### Records drawn from a dataset
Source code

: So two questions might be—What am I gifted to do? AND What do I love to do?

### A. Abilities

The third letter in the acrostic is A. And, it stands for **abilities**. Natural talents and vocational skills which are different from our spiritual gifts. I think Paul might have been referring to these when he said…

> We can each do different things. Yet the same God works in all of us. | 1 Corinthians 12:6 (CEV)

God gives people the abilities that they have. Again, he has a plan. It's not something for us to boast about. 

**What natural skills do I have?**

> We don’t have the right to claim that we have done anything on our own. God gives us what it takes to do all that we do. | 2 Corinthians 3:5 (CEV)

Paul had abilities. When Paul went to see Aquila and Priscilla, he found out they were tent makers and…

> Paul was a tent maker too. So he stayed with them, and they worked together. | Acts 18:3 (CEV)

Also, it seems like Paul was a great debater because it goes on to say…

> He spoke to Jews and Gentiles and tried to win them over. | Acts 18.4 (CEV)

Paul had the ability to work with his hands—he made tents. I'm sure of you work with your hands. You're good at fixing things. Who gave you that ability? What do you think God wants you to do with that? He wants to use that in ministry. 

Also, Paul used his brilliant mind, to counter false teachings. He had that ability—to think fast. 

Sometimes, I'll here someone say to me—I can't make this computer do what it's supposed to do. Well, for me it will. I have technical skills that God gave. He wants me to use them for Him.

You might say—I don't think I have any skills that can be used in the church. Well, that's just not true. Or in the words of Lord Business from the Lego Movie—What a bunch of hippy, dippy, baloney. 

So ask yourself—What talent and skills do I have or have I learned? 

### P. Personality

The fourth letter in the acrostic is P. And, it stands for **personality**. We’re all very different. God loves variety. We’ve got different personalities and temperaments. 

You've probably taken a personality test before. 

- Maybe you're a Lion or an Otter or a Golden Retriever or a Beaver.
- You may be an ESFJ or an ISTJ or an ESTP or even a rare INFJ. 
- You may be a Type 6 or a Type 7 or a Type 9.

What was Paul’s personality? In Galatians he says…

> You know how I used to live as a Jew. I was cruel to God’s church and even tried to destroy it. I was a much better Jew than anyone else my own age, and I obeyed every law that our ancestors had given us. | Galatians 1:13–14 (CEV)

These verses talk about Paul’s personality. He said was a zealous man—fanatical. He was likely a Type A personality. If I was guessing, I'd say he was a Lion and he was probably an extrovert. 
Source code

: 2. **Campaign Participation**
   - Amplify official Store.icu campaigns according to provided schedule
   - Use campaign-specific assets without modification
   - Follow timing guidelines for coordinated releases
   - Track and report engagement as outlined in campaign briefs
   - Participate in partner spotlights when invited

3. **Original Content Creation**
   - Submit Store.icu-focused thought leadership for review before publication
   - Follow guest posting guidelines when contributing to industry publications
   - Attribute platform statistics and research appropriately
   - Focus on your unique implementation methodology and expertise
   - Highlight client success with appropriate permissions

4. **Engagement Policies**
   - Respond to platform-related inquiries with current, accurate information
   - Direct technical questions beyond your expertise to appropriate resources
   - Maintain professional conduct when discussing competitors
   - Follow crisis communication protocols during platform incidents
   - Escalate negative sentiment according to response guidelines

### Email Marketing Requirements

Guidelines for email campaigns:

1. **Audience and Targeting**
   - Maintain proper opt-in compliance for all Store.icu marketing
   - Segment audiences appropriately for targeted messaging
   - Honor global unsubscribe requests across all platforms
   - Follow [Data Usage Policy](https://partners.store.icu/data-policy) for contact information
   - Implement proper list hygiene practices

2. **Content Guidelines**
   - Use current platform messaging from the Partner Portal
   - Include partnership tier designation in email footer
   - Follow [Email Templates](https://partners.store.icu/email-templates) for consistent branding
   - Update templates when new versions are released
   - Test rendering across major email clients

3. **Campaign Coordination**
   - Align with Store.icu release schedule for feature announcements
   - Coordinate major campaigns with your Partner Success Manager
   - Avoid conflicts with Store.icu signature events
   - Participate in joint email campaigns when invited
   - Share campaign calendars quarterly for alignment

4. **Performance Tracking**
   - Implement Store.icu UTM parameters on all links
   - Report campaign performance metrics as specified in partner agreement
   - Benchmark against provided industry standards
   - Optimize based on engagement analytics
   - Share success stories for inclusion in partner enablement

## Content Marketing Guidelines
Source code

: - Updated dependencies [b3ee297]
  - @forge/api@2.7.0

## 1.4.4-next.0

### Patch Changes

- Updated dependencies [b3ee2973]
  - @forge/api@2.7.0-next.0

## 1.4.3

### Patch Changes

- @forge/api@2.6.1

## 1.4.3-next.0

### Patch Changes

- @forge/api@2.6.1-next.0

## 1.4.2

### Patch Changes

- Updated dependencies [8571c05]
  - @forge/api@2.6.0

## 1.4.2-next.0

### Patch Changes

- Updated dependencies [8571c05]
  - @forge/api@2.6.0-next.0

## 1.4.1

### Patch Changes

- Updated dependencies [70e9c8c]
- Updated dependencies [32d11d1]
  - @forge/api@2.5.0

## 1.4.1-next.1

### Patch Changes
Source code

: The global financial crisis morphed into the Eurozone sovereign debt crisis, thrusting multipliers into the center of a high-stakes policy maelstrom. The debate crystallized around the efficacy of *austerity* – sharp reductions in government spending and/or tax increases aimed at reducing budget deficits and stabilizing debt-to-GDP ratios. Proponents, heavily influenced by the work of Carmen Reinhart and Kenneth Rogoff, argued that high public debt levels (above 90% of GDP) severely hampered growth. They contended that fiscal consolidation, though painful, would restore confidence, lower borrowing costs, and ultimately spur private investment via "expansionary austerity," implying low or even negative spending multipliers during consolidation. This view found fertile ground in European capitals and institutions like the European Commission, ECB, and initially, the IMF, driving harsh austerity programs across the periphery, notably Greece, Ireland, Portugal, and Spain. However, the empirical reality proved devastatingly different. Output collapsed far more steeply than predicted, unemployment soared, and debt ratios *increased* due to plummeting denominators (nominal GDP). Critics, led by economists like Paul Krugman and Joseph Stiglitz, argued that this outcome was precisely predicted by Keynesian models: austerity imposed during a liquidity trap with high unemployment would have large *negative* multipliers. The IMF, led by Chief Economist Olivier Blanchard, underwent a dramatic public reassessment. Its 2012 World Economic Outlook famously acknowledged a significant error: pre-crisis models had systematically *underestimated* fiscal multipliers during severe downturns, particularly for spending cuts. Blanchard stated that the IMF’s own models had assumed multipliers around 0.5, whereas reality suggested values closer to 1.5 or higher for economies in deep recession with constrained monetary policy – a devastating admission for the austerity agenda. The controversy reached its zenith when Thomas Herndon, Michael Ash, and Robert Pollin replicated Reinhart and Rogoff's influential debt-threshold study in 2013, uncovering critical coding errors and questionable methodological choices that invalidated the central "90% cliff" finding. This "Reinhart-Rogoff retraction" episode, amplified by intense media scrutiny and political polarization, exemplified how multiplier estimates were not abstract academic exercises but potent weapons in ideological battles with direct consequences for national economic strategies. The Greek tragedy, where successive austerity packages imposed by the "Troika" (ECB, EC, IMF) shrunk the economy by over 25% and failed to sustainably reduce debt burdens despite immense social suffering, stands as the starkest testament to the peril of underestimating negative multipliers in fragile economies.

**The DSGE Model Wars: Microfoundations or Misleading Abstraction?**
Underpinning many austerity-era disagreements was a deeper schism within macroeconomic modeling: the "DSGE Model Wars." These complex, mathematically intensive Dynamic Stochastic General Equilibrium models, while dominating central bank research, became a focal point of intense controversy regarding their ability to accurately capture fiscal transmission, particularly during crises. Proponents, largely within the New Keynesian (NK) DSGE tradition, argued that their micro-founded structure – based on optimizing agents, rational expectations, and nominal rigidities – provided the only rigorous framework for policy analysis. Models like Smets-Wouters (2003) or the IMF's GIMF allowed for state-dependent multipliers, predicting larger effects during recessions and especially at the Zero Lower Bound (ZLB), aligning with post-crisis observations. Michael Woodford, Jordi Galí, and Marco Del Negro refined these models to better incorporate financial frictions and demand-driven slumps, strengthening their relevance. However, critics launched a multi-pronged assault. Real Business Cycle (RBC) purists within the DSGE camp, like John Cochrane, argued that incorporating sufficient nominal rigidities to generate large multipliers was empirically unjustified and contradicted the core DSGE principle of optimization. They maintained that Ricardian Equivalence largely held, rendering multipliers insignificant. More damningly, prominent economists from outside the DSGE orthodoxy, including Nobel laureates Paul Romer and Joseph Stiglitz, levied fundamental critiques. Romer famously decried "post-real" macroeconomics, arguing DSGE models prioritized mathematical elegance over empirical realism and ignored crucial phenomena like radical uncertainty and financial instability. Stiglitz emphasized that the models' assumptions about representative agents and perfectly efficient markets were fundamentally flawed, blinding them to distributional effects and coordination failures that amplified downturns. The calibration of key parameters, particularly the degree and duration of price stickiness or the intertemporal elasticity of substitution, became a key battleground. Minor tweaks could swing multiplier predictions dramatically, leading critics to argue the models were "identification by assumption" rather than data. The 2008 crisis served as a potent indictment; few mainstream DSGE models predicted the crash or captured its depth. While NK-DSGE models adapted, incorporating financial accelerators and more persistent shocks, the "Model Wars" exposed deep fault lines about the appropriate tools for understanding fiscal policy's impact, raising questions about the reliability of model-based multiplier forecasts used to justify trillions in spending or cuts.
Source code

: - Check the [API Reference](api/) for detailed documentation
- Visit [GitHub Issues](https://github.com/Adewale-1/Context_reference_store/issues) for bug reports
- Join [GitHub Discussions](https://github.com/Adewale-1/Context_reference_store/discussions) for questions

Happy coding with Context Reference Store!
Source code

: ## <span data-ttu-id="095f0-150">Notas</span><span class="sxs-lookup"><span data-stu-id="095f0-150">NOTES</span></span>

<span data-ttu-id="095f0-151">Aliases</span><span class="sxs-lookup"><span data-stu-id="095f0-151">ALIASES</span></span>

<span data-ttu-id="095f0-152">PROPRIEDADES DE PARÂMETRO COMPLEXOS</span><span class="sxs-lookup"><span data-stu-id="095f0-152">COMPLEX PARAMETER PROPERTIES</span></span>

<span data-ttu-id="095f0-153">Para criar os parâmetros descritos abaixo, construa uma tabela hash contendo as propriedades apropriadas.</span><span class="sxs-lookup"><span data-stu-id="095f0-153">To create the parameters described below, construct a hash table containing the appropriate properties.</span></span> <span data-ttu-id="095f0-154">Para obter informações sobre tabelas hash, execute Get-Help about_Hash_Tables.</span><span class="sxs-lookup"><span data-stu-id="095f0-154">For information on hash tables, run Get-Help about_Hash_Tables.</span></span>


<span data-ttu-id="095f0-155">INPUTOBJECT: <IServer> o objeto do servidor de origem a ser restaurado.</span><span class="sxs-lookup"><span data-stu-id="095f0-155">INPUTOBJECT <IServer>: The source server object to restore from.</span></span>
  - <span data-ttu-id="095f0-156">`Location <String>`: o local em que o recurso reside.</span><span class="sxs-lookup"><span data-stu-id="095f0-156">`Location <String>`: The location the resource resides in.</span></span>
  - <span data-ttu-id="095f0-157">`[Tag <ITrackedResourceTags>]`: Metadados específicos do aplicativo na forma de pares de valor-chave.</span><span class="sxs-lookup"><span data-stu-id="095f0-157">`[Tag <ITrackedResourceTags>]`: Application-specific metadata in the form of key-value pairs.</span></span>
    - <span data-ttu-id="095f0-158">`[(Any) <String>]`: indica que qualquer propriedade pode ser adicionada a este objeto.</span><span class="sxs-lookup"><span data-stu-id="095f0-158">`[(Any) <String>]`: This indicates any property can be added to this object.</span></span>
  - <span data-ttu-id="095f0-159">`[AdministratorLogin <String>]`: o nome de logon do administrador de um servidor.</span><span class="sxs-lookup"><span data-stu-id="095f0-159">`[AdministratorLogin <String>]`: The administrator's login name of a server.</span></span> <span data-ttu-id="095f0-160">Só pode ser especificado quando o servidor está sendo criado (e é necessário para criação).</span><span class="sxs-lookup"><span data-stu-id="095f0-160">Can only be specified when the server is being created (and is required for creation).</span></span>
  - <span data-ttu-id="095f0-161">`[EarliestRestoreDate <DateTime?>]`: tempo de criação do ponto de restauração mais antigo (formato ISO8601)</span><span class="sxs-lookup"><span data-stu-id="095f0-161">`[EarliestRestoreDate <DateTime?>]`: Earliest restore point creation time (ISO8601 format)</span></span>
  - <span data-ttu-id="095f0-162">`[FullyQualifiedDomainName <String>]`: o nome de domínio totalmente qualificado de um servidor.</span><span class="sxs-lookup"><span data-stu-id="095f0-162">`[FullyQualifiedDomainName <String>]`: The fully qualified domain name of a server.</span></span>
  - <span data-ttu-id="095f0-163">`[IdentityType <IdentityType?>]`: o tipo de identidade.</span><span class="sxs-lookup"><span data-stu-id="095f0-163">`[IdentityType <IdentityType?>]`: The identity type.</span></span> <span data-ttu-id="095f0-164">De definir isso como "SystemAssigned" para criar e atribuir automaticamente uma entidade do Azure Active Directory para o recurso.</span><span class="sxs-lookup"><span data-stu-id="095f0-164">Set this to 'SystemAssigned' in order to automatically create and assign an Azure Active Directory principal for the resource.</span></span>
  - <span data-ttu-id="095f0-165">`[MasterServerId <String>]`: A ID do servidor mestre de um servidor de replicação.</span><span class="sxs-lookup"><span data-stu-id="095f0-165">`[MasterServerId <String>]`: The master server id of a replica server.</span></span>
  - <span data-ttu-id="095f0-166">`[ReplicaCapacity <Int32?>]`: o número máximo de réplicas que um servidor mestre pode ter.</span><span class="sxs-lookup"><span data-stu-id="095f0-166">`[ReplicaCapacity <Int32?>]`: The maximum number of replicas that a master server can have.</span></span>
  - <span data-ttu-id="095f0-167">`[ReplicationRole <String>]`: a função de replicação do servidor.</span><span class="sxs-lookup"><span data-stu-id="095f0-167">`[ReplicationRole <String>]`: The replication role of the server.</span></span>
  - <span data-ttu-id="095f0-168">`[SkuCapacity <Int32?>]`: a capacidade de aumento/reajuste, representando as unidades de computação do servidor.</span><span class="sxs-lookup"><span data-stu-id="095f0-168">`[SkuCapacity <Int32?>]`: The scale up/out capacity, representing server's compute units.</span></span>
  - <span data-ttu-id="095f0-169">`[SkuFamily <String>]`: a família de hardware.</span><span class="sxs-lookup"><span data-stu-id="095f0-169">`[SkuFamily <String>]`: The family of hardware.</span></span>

### EXERCISE PROMPT
Select and copy every line from the records that includes the word "replicação".

### RESPONSE BELOW
  - <span data-ttu-id="095f0-165">`[MasterServerId <String>]`: A ID do servidor mestre de um servidor de replicação.</span><span class="sxs-lookup"><span data-stu-id="095f0-165">`[MasterServerId <String>]`: The master server id of a replica server.</span></span>
  - <span data-ttu-id="095f0-167">`[ReplicationRole <String>]`: a função de replicação do servidor.</span><span class="sxs-lookup"><span data-stu-id="095f0-167">`[ReplicationRole <String>]`: The replication role of the server.</span></span>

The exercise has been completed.